Multi-Interval Rolling-Window Joint Dispatch and Pricing of Energy and Reserve under Uncertainty
Jiantao Shi, Ye Guo, Wenchuan Wu, Hongbin Sun

TL;DR
This paper develops a multi-interval rolling-window co-optimization model for joint energy and reserve dispatch and pricing under renewable uncertainty, ensuring incentive compatibility and cost efficiency.
Contribution
It introduces a novel look-ahead co-optimization model that incorporates generator ramping limits and derives marginal prices that promote truthful bidding and dispatch-following.
Findings
The model effectively accounts for renewable forecast errors and contingencies.
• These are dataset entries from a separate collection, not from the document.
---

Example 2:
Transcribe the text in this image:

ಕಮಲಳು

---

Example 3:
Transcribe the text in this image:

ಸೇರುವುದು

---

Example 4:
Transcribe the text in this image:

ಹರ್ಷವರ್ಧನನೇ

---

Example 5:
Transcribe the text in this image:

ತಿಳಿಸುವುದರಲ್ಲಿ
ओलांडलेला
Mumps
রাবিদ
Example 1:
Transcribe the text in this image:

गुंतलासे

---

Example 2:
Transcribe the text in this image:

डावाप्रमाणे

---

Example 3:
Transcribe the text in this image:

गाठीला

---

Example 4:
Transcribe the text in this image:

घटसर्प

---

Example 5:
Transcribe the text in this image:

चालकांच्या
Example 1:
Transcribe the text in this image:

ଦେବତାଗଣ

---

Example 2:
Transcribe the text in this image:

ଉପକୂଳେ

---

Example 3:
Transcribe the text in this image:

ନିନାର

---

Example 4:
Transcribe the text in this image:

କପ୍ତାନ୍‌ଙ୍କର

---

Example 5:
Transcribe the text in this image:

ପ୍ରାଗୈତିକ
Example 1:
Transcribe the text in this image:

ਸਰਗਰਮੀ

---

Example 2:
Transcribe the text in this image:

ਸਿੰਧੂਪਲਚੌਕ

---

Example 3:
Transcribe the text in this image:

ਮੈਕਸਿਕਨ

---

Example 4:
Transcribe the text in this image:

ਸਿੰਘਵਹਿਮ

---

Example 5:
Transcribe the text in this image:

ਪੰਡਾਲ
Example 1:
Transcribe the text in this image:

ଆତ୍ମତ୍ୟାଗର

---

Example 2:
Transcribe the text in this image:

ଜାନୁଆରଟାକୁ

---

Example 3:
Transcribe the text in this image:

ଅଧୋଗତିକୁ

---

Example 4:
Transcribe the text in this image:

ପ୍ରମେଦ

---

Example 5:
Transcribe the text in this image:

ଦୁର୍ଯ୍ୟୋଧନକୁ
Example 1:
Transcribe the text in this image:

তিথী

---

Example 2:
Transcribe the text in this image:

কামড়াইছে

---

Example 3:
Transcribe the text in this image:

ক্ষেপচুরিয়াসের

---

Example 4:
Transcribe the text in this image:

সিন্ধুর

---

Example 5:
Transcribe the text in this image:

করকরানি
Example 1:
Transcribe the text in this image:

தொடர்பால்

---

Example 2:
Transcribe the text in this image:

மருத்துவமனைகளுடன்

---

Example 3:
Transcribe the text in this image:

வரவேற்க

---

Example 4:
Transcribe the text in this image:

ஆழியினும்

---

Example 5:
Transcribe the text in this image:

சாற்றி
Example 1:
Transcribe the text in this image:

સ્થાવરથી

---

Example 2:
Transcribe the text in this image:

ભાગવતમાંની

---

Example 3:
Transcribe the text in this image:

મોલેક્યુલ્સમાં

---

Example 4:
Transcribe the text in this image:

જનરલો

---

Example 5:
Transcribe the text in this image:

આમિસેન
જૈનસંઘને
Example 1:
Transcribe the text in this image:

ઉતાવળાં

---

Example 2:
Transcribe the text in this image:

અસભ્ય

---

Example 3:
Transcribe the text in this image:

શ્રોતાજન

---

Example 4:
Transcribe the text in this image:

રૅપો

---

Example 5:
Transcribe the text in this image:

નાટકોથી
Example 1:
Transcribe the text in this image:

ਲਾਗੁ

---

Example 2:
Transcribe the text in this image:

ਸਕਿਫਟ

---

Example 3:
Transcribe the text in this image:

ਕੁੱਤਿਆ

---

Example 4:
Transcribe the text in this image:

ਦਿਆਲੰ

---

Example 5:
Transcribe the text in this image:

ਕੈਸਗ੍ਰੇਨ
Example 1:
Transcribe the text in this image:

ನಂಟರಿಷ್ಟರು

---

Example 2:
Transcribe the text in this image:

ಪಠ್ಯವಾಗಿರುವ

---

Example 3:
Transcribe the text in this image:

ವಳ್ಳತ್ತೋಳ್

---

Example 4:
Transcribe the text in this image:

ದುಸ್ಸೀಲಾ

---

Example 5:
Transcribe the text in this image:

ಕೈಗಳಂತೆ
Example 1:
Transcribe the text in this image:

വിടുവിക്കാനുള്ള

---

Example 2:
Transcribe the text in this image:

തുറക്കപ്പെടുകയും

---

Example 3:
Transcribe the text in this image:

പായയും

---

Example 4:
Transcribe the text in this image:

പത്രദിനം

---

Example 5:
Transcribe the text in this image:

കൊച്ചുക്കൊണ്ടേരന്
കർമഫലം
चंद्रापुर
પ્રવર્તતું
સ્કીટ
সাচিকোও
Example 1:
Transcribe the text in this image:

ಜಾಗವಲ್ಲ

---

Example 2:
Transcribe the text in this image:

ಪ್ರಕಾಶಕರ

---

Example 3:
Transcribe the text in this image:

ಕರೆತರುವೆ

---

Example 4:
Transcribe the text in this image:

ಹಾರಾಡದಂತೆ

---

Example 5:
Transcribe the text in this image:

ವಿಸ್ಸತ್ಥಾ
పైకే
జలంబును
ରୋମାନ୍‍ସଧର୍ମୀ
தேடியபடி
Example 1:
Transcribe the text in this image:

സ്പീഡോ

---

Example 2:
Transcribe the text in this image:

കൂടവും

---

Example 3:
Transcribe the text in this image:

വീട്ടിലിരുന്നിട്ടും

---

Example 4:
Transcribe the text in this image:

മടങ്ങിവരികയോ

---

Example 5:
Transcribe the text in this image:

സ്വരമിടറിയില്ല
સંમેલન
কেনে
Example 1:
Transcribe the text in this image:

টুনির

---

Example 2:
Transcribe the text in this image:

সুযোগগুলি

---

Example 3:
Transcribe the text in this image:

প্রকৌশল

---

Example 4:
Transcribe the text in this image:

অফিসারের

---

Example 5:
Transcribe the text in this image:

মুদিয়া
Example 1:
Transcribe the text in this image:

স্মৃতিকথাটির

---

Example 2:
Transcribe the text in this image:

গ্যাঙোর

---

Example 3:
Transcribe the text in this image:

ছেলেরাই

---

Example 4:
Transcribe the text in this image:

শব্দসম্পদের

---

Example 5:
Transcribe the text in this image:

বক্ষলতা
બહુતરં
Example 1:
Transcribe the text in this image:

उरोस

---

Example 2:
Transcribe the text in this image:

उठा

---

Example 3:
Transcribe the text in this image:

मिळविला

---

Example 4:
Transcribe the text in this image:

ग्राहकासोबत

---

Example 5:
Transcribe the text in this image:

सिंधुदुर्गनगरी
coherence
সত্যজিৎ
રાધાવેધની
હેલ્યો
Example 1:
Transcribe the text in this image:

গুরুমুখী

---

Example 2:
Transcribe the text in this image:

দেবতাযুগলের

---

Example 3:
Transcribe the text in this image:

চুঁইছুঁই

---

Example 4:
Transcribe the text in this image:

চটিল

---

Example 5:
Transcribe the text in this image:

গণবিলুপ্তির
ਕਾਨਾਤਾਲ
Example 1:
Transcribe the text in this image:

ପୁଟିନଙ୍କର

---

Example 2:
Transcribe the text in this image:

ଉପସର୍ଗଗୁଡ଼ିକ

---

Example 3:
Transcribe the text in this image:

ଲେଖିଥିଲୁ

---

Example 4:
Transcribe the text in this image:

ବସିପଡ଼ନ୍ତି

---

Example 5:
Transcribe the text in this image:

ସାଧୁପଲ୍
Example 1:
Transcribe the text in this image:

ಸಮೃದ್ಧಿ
Derived prices eliminate ramping opportunity costs and arbitrage.
Market design ensures incentives without out-of-market uplifts.
Abstract
In this paper, the intra-day multi-interval rolling-window joint dispatch and pricing of energy and reserve is studied under increasing volatile and uncertain renewable generations. A look-ahead energy-reserve co-optimization model is proposed for the rolling-window dispatch, where possible contingencies and load/renewable forecast errors over the look-ahead window are modeled as several scenario trajectories, while generation, especially its ramp, is jointly scheduled with reserve to minimize the expected system cost considering these scenarios. Based on the proposed model, marginal prices of energy and reserve are derived, which incorporate shadow prices of generators' individual ramping capability limits to eliminate their possible ramping-induced opportunity costs or arbitrages. We prove that under mild conditions, the proposed market design provides dispatch-following incentives to…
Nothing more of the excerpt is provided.